──────── Quoted passage ────────
As Cicero might warn many a modern politician, your friends can be far more dangerous than your enemies.

Not that Cicero has many friends left by time we meet him in Dictator (Knopf, 416 pp., *** ½ out of four stars), the last of three strong novels from Robert Harris about the last of the great Roman Republicans. He is in exile, forced out of Rome by a triumphant Julius Caesar and turned away from homes where he was once welcomed. But Rome’s most famous senator, litigator and orator does have one steady ally left: Tiro, his slave and stenographer, and, once again, our narrator.

And so begins the last 15 years of Cicero’s life, a decade and a half that will see his fortune’s rise and fall as his beloved Republic is consumed by civil war. Many of the figures who march through these pages have anchored multiple books and plays of their own: Caesar, Pompey, Brutus, Mark Antony, Octavian — the boy who will become Augustus and found the Empire. But Harris’s focus remains on Cicero, pulling him out of the classical studies courses where he and his voluminous writings have long resided and letting him hold his dramatic ground with his now more famous contemporaries.

And what a character Cicero is — or at least he is in Harris's skillful hands. Vain, self-centered, egotistical and astute, he's also capable of great kindness, and of recognizing his own contradictions. He was, as Harris reminds us, an infamous wit.  (“When (Caesar) changed the calendar and someone enquired whether the Dog Star would still rise on the same date, Cicero replied, ‘It will do as it is told.’”) But as Harris also makes clear, he had a bad habit of letting his wit run away with him, and most opponents were not amused.
──────── Exercise inputs ────────
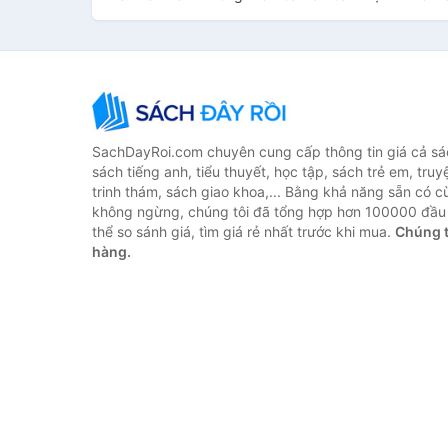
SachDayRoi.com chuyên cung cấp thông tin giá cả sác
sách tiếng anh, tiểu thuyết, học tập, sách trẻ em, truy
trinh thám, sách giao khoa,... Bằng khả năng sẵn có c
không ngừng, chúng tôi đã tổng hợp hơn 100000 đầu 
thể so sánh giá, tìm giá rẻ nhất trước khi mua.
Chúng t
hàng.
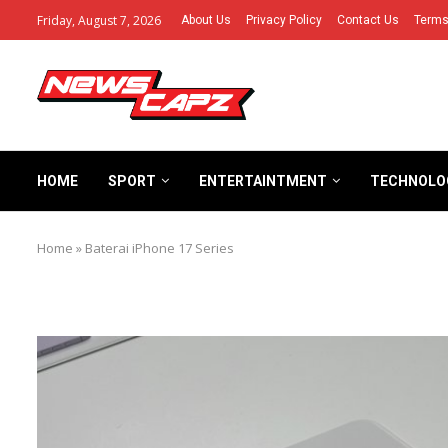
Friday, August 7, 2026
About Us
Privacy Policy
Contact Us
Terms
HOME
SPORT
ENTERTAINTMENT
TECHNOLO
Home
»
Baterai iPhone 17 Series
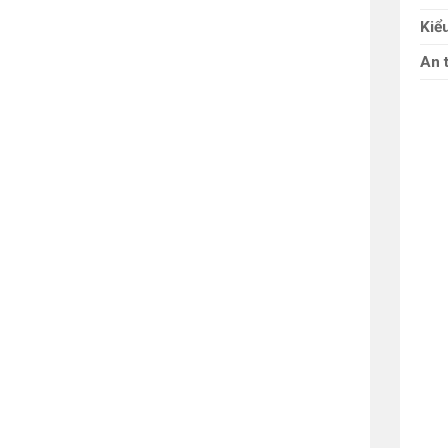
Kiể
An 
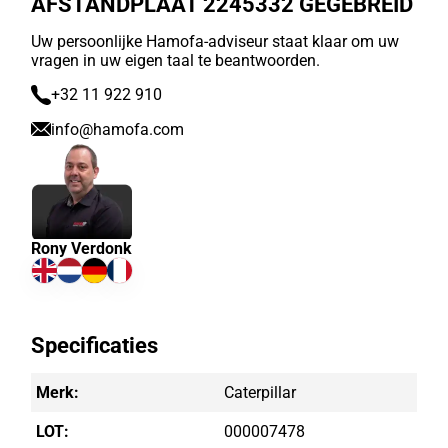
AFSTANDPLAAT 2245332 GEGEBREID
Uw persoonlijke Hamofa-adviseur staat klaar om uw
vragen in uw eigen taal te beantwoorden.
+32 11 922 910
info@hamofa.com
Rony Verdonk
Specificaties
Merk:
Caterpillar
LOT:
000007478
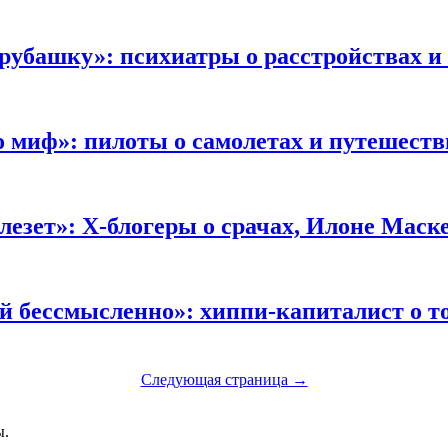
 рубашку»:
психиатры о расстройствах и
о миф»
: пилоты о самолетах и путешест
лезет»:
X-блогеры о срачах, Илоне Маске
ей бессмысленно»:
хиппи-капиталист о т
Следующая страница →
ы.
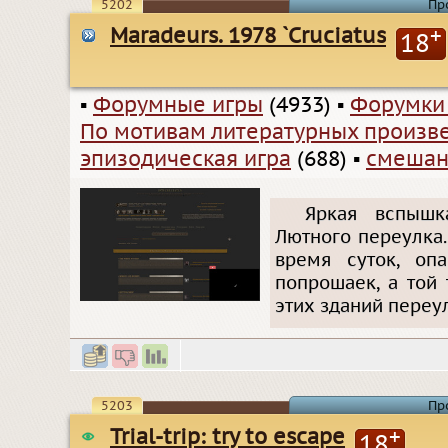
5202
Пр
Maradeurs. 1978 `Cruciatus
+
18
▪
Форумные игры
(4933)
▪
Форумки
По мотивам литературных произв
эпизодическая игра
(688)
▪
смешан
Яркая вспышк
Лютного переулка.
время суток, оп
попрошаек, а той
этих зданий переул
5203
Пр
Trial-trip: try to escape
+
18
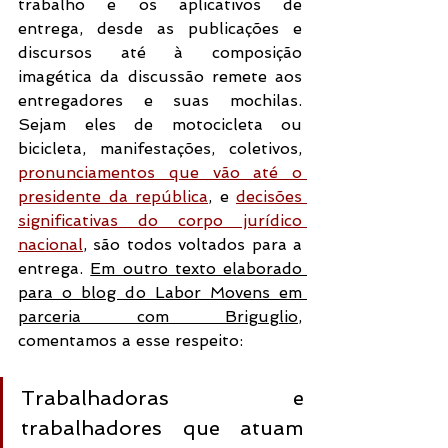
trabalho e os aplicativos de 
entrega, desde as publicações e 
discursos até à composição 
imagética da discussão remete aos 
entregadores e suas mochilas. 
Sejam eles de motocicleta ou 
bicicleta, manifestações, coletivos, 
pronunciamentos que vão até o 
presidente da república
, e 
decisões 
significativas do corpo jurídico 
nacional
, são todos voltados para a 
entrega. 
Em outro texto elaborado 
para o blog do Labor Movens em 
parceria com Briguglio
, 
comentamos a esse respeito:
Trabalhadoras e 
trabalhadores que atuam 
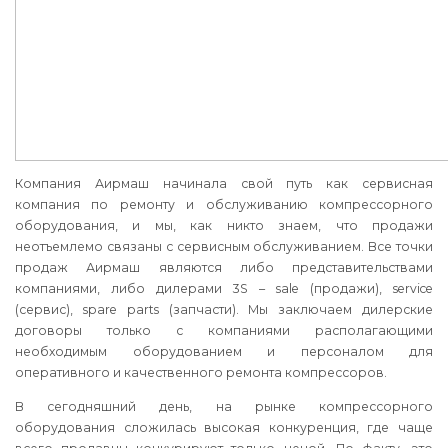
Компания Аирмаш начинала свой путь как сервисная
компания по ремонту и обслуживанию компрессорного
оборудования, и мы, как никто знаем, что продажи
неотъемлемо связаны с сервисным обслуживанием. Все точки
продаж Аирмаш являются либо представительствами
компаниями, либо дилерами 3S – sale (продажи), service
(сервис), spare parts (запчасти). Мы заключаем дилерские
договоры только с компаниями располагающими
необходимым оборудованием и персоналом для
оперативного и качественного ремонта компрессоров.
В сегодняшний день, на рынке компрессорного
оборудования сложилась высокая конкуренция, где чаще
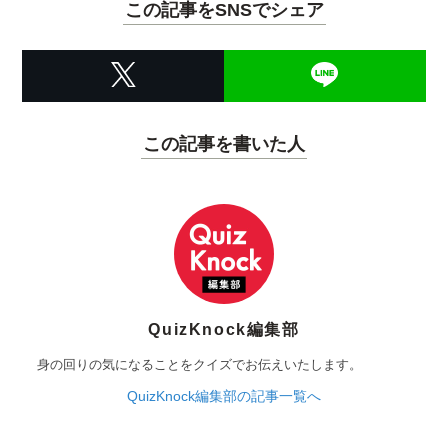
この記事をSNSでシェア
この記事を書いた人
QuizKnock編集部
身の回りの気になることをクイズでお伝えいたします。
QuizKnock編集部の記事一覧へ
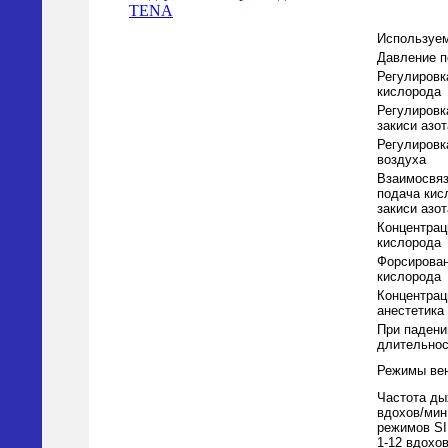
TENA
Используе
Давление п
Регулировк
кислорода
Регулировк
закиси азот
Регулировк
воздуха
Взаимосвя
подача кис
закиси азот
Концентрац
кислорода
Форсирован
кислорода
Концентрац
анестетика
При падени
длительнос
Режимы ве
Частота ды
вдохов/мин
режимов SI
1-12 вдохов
────────
──────── Exercise inputs ────────
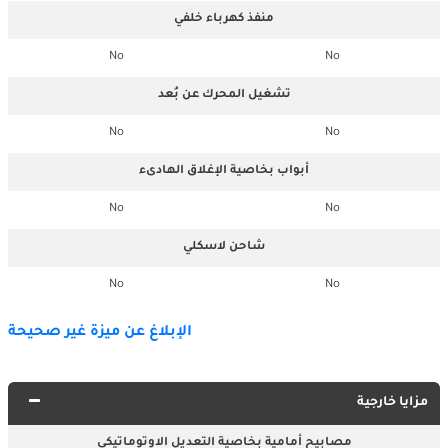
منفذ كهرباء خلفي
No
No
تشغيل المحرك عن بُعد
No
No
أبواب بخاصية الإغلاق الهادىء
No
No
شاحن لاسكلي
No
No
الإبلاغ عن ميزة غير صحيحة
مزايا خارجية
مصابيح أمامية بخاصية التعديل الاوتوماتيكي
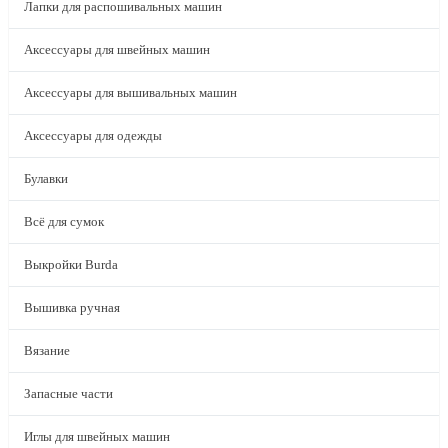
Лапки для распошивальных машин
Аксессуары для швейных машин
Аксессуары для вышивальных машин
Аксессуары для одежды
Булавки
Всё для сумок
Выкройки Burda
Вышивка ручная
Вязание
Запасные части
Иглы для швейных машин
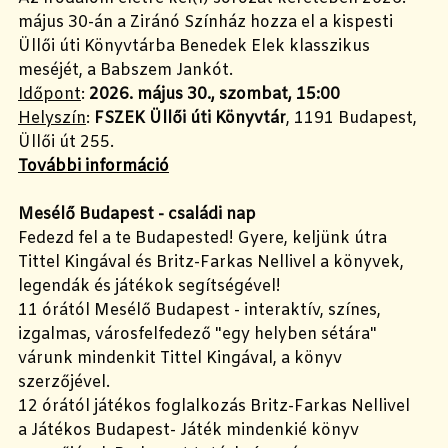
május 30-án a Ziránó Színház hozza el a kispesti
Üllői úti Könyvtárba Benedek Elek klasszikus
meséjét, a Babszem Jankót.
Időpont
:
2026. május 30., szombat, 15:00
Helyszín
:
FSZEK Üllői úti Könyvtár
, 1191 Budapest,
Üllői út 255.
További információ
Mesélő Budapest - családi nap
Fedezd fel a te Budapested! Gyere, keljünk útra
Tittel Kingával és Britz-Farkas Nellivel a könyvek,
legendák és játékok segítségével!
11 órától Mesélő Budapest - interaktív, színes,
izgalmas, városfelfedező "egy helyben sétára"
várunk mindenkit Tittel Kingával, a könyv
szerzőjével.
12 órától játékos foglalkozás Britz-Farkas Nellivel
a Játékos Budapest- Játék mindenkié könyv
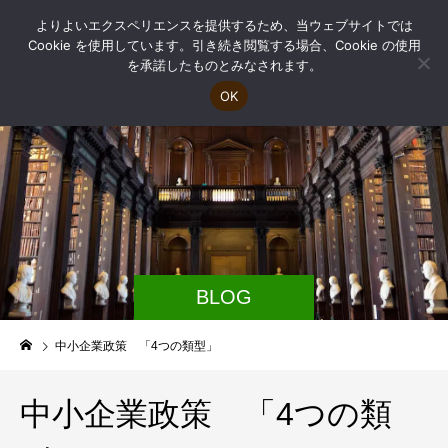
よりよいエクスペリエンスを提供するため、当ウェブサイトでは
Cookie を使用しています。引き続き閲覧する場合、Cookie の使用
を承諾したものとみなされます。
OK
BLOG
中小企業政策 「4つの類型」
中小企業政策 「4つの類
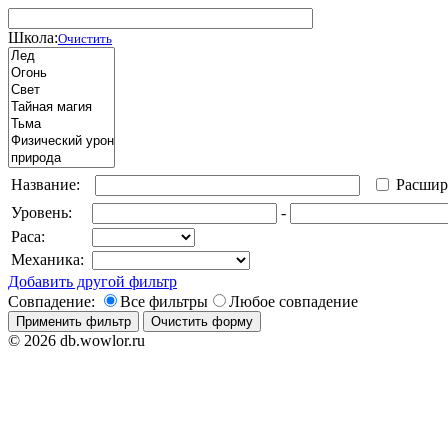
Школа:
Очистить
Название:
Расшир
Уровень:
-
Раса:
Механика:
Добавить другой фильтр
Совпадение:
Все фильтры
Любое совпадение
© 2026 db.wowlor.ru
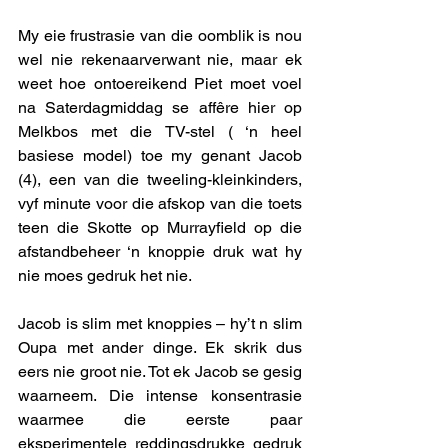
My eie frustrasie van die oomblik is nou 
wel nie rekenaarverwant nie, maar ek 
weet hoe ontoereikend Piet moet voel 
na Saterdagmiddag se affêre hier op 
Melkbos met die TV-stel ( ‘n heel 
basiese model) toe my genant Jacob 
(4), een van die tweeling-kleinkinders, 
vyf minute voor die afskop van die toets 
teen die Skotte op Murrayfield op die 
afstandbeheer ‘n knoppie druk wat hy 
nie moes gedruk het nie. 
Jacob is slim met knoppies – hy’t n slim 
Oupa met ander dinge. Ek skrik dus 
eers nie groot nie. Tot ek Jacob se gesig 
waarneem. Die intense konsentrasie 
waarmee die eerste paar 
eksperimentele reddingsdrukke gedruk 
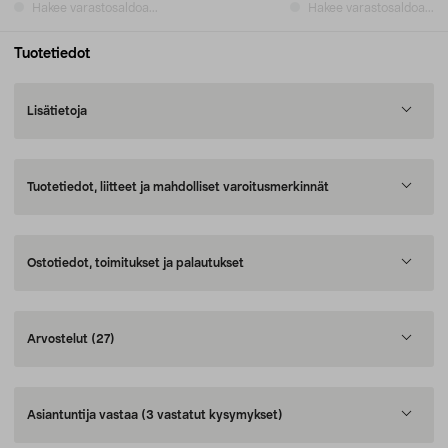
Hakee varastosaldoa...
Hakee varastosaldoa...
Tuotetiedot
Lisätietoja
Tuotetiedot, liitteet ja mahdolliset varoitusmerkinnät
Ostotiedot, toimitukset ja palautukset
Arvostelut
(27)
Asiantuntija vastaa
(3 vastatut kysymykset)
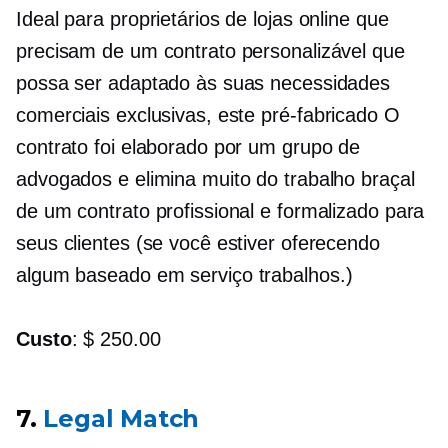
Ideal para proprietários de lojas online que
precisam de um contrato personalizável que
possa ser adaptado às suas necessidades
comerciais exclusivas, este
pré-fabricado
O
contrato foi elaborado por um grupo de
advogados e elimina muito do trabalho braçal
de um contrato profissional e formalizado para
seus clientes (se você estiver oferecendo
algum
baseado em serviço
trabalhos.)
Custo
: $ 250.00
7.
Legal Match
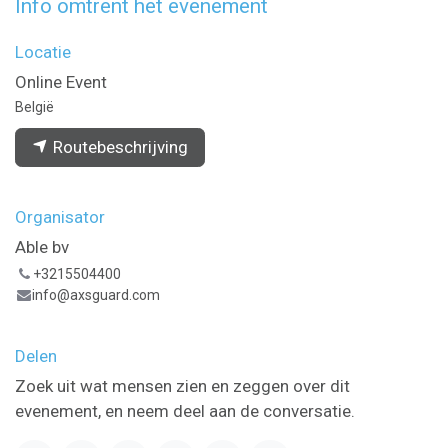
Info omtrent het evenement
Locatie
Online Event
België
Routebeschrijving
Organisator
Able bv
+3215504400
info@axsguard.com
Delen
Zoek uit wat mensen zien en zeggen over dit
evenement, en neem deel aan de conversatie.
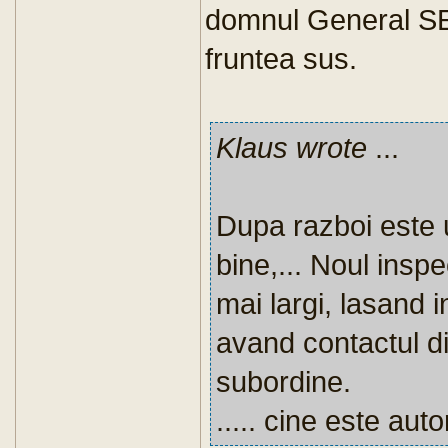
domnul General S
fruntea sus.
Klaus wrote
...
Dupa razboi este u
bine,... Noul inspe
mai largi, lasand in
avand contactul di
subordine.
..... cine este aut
────────
──────── Exercise inputs ────────
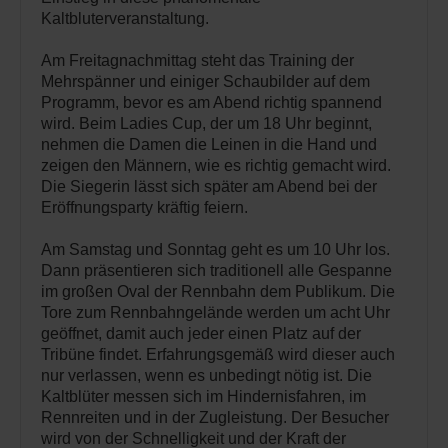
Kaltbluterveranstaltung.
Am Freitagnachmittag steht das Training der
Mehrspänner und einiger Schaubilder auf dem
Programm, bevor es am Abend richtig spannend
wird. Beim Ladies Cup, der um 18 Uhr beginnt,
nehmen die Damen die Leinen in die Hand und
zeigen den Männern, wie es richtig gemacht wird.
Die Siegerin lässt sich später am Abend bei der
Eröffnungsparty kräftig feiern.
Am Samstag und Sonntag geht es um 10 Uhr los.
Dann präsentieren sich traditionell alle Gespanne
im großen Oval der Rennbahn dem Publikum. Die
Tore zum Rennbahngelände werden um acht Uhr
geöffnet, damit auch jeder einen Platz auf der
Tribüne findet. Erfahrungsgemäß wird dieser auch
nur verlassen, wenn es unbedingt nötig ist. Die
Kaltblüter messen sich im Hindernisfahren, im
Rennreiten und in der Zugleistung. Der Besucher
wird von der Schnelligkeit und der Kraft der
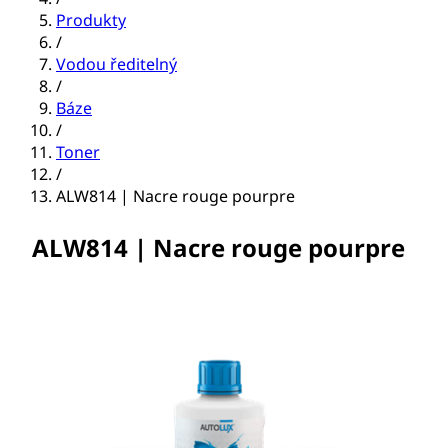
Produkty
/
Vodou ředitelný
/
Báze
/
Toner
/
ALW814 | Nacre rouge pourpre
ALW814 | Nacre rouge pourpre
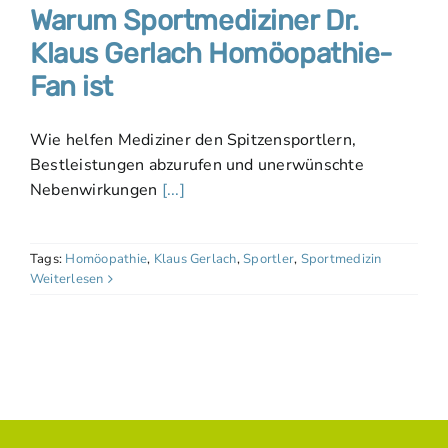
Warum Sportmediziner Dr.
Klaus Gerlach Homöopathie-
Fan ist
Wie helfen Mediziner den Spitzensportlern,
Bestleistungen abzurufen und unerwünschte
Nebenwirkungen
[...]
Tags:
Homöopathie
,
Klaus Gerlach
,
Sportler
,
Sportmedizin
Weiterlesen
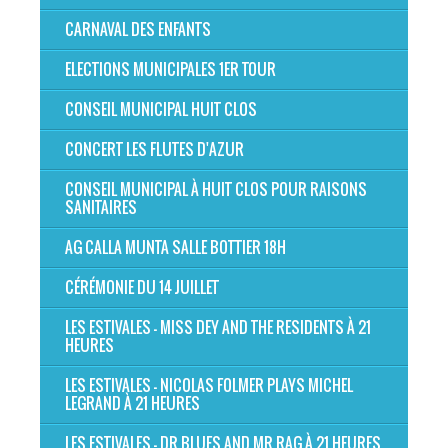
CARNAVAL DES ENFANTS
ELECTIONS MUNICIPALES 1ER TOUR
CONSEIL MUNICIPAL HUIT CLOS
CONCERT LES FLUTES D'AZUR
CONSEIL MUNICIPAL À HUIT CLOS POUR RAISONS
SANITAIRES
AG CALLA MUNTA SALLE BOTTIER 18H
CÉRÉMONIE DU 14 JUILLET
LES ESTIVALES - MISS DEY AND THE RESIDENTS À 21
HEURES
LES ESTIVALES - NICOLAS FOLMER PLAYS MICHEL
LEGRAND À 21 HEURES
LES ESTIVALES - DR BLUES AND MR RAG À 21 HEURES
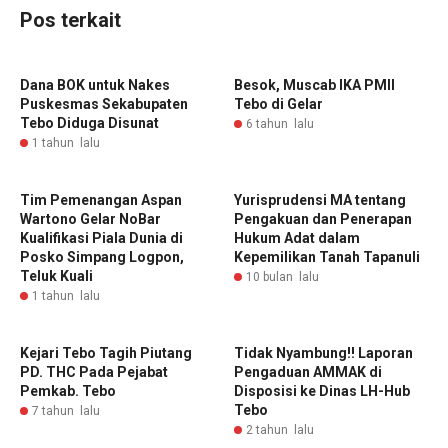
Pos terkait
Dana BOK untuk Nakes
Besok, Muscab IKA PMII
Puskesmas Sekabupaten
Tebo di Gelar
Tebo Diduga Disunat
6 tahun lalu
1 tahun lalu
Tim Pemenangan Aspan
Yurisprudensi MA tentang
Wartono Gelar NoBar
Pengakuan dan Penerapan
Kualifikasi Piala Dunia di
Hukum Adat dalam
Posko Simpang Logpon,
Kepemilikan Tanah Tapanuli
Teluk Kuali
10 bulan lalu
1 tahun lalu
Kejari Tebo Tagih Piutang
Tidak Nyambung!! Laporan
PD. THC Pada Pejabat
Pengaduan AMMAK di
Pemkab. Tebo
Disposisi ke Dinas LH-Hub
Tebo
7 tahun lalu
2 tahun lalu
────────
- **List of tasks**:
[A] Turn the rows starting at the line containing "この記事をSNSでシェア" and ending at the line containing "QuizKnock編集部の記事一覧へ" into a numbered list, leaving out any blank lines.
[B] Go on with the review of the Cicero novel, picking up after its final sentence.
The review and the rows were taken from unrelated sources.

- **Answers in order**:
[A]
1. この記事をSNSでシェア
2. この記事を書いた人
3. QuizKnock編集部
4. 身の回りの気になることをクイズでお伝えいたします。
5. QuizKnock編集部の記事一覧へ

[B]
With Tiro and Cicero, we plow through times and problems that may remind us of our own, but Harris doesn’t over-stress the comparisons. The fall of the Republic was rooted in its own peculiar structure, as a government designed to limit power found itself unable to manage an empire or control the ambitions of men grown rich and powerful through conquest. But there’s also a universal message here about the inability of any elected government to function when the democratic process is overrun by violence and lawlessness.

These were exciting times, for Rome and Cicero, with armies clashing and alliances constantly shifting. The rush of events can be thrilling — but in that rush, we sometimes lose track of the characters, Cicero included. Even so, the rush always subsides and Cicero always reemerges to remind us that these events were not just happening in a vacuum. Lives and a way of life were being destroyed, and Dictator makes you feel the pain of that loss.

And when it ends, taking Cicero with it, you just may feel like you’ve lost a friend.